[Document layout detection data]
··········
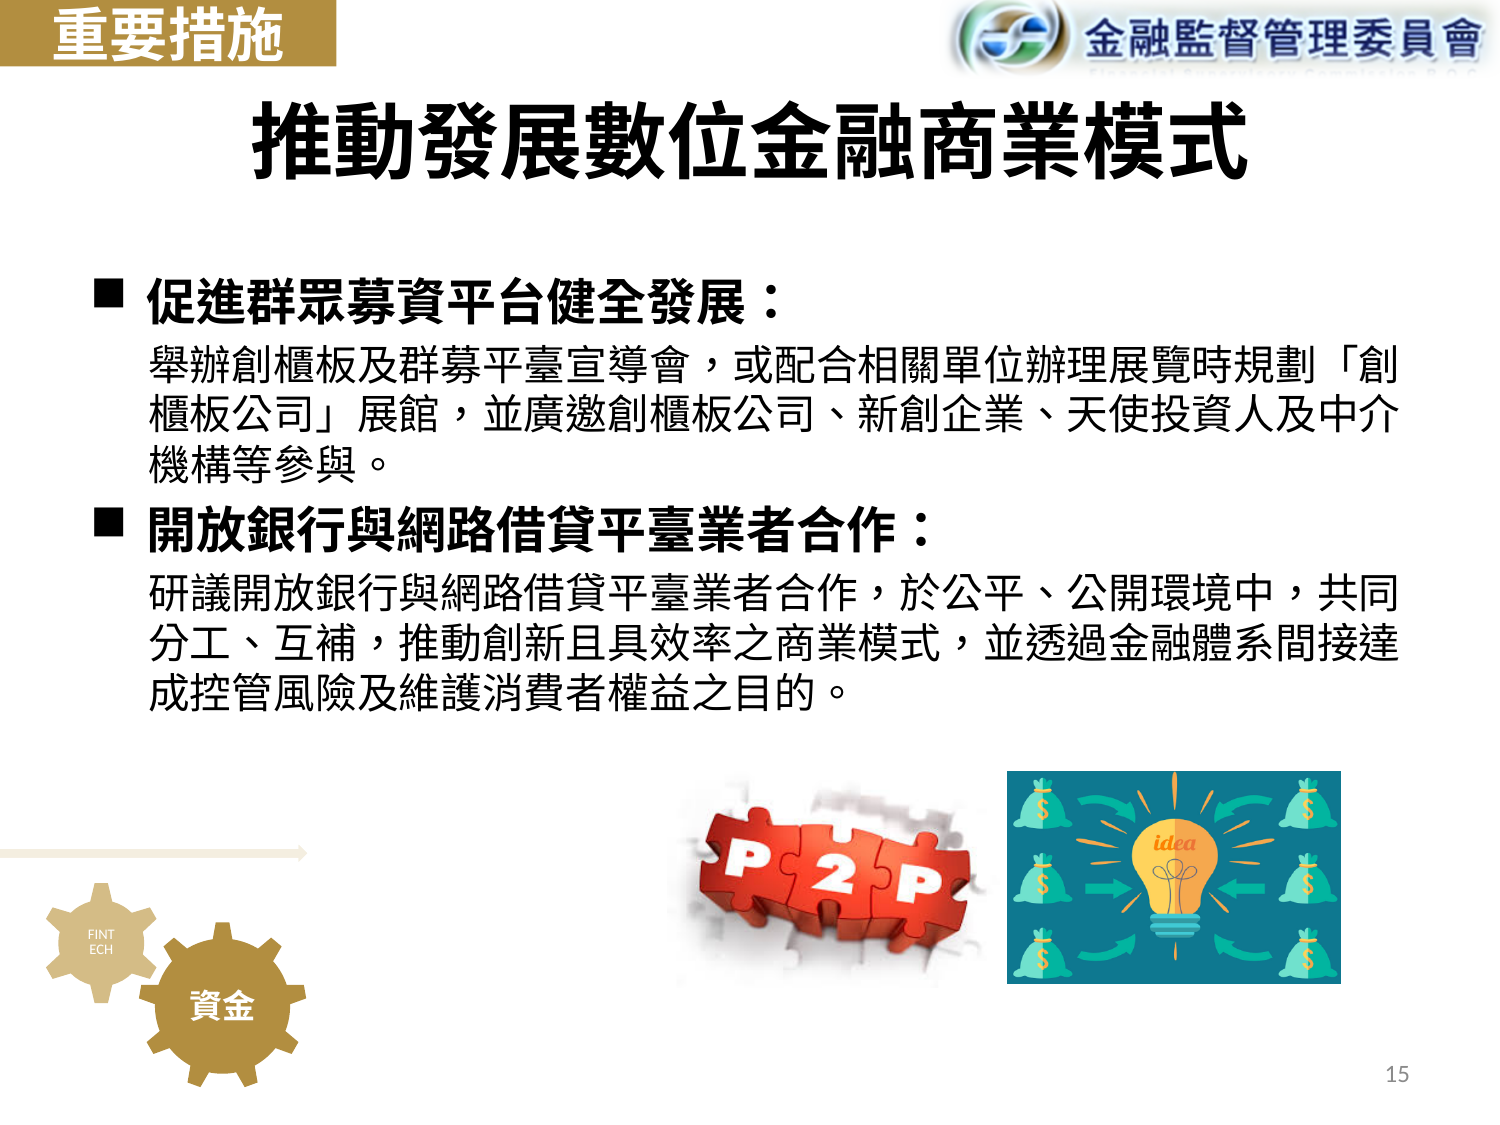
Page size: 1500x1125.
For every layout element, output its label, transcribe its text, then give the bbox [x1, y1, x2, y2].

picture [968, 20, 1476, 50]
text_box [0, 812, 308, 1123]
text_box 促進群眾募資平台健全發展： 舉辦創櫃板及群募平臺宣導會，或配合相關單位辦理展覽時規劃「創櫃板公司」展館，並廣邀創櫃板公司、新創企業、天使投資人及中介機構等參與。 開放銀行與網路借貸平臺業者合作： 研議開放銀行與網路借貸平臺業者合作，於公平、公開環境中，共同分工、互補，推動創新且具效率之商業模式，並透過金融體系間接達成控管風險及維護消費者權益之目的。 [74, 262, 1425, 1005]
picture [666, 771, 1000, 988]
slide_number 15 [1074, 1042, 1425, 1103]
text_box 重要措施 [0, 0, 339, 68]
picture [1007, 771, 1341, 984]
title 推動發展數位金融商業模式 [75, 45, 1425, 233]
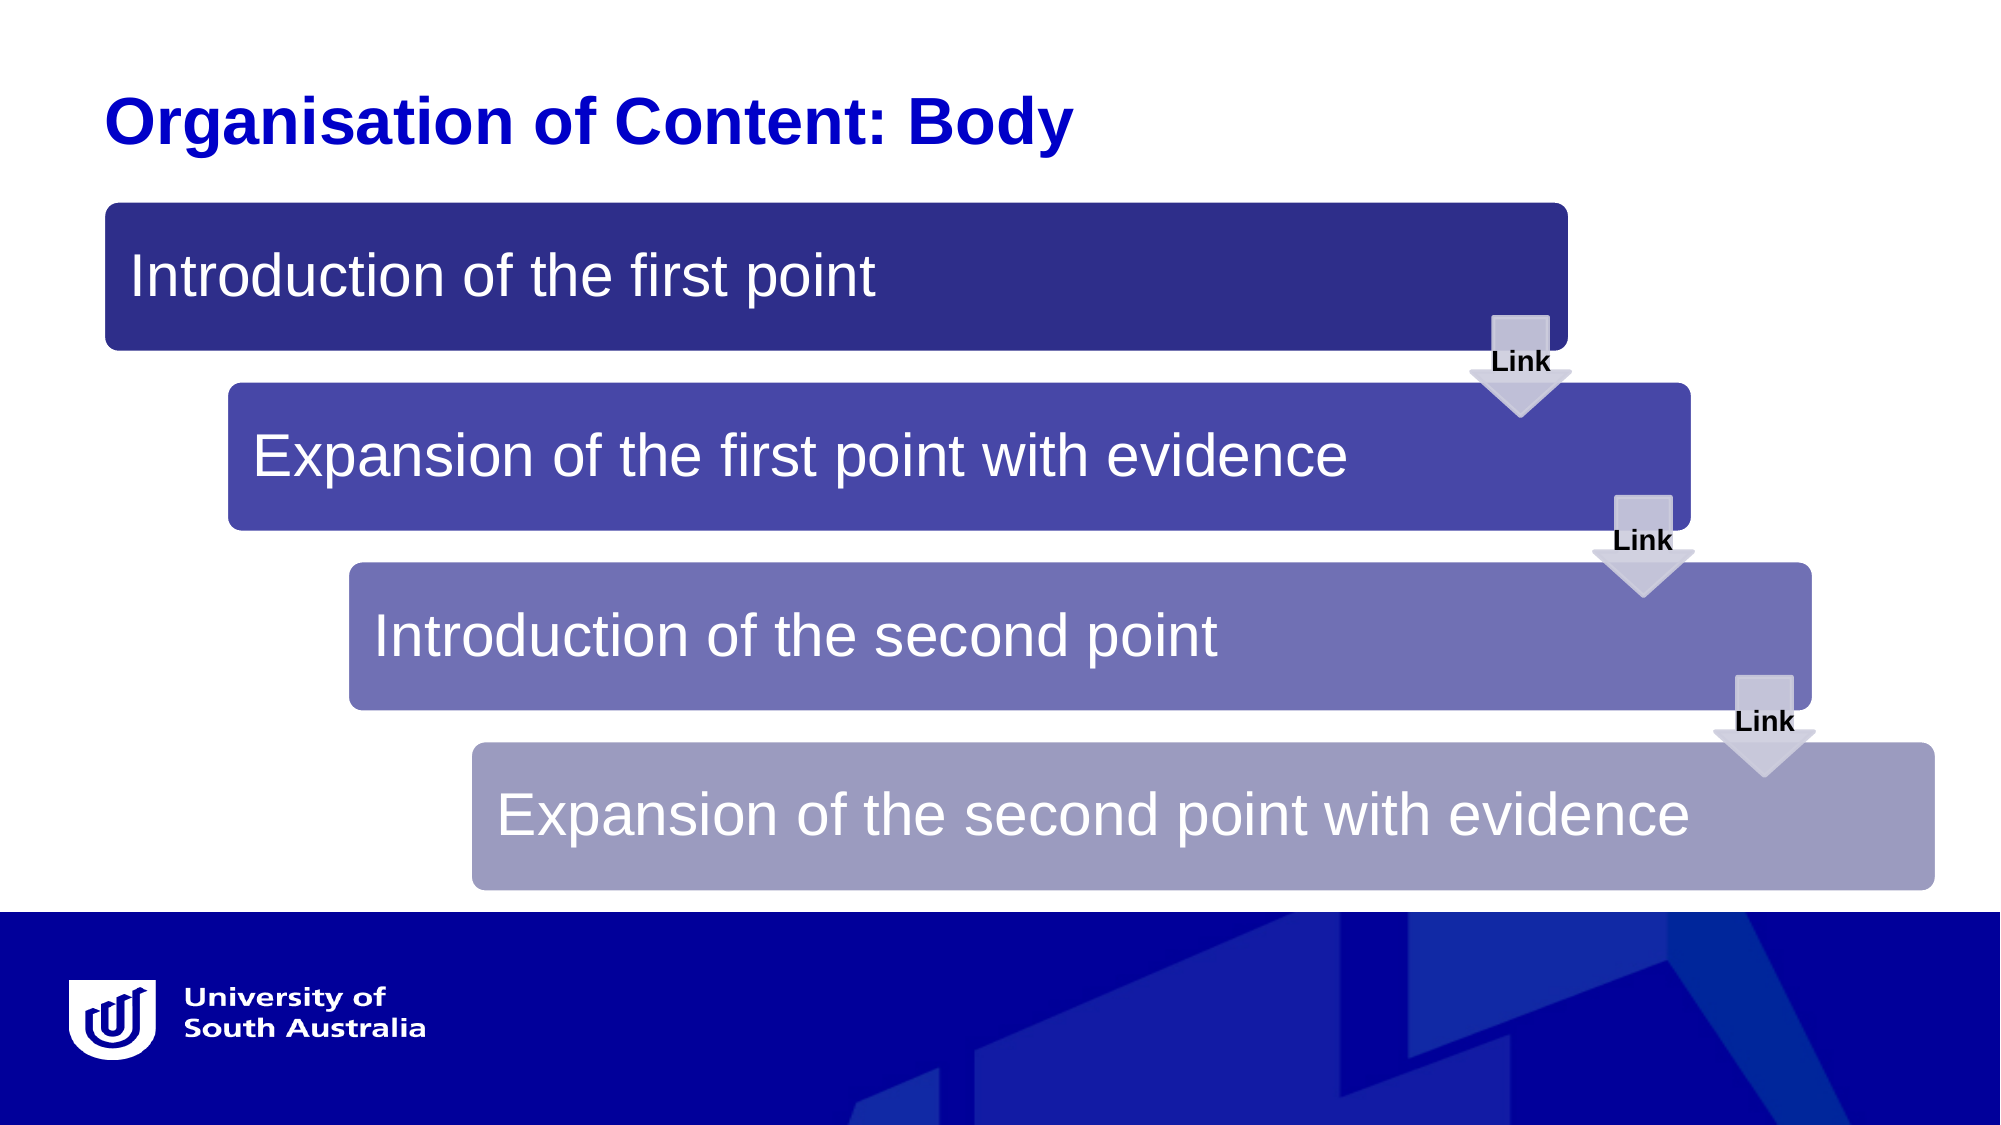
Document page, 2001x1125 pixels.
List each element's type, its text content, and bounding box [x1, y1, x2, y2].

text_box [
··········
Write out the data above in full and exactly, but without the pictures.

Page size: 1500x1125.
For every layout element, output its label, transcribe its text, then give the bbox [x1, y1, x2, y2].

picture [968, 20, 1476, 50]
text_box [0, 812, 308, 1123]
text_box 促進群眾募資平台健全發展： 舉辦創櫃板及群募平臺宣導會，或配合相關單位辦理展覽時規劃「創櫃板公司」展館，並廣邀創櫃板公司、新創企業、天使投資人及中介機構等參與。 開放銀行與網路借貸平臺業者合作： 研議開放銀行與網路借貸平臺業者合作，於公平、公開環境中，共同分工、互補，推動創新且具效率之商業模式，並透過金融體系間接達成控管風險及維護消費者權益之目的。 [74, 262, 1425, 1005]
picture [666, 771, 1000, 988]
slide_number 15 [1074, 1042, 1425, 1103]
text_box 重要措施 [0, 0, 339, 68]
picture [1007, 771, 1341, 984]
title 推動發展數位金融商業模式 [75, 45, 1425, 233]
Document page, 2001x1125 pixels.
List each element's type, its text content, and bounding box [x1, y1, x2, y2].

text_box [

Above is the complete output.